━━━ Texte fourni ━━━

Sarkozy et Royal s'emparent du phénomène de mode. Nettoyer la pollution au kärcher ou vanter la vertitude, telle est la question. Lyon Capitale revient sur les enjeux environnementaux en Rhône-Alpes et sur les réponses que proposent les candidats.
Lutter contre le réchauffement climatique
De la chaleur, pas de neige. Pas de neige, pas de ski... Avec le plus grand domaine skiable d'Europe, Rhône-Alpes pourrait bien être la première à souffrir du réchauffement climatique. Pour contrer ce réchauffement et dissuader les citoyens de polluer, l'idée d'une taxe écologique germe dans la tête de nos candidats. Nicolas Sarkozy comme Ségolène Royal optent pour une politique de pollueur - payeur sans vraiment dévoiler la façon dont ils l'appliqueront.
Pour ou contre la voiture ?
Un tiers des gaz à effet de serre en Rhône-Alpes sont produits par les transports. Perben, ministre des Transports, vient de demander une étude sur le péage urbain. Une proposition que Royal reprend dans son programme en ajoutant un système de "covoiturage pour toutes les entreprises de plus de 50 salariés." En revanche, Sarkozy estime que "la mobilité est corrélée au progrès" et veut privilégier une mise sur le marché de véhicules et d'énergies propres. Les Verts insistent sur l'utilisation du vélo et des transports en commun, Bayrou sur le transport ferroviaire et fluvial.

━━━

• **Consigne**: Dans le texte fourni, condensez sous forme de liste le paragraphe qui commence par « Un tiers des gaz à effet de serre » en gardant ses faits principaux.

━━━ Données extraites ━━━

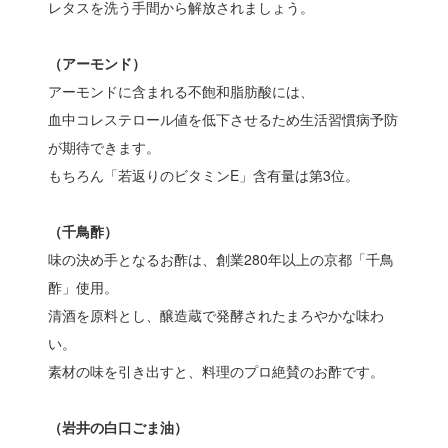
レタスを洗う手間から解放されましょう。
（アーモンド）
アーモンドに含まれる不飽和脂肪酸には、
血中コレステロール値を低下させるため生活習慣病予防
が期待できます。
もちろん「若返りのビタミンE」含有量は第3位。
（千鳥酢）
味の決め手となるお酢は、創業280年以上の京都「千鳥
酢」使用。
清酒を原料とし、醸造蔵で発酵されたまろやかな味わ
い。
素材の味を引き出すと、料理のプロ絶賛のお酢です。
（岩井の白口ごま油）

━━━
━━━ Données extraites ━━━

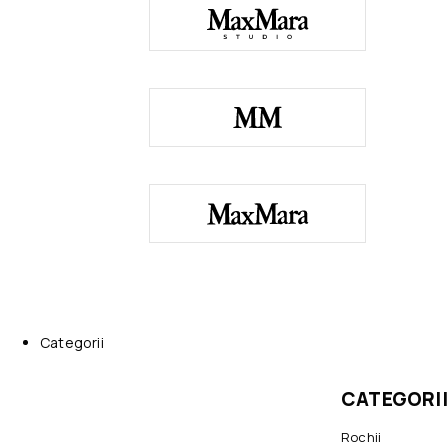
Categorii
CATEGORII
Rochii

━━━

• **Réponse attendue**:
- En Rhône-Alpes, les transports produisent un tiers des gaz à effet de serre.
- Perben, ministre des Transports, a demandé une étude sur le péage urbain.
- Royal reprend cette proposition et y ajoute le covoiturage pour toutes les entreprises de plus de 50 salariés.
- Sarkozy juge la mobilité corrélée au progrès et veut privilégier la mise sur le marché de véhicules et d'énergies propres.
- Les Verts misent sur le vélo et les transports en commun, Bayrou sur le transport ferroviaire et fluvial.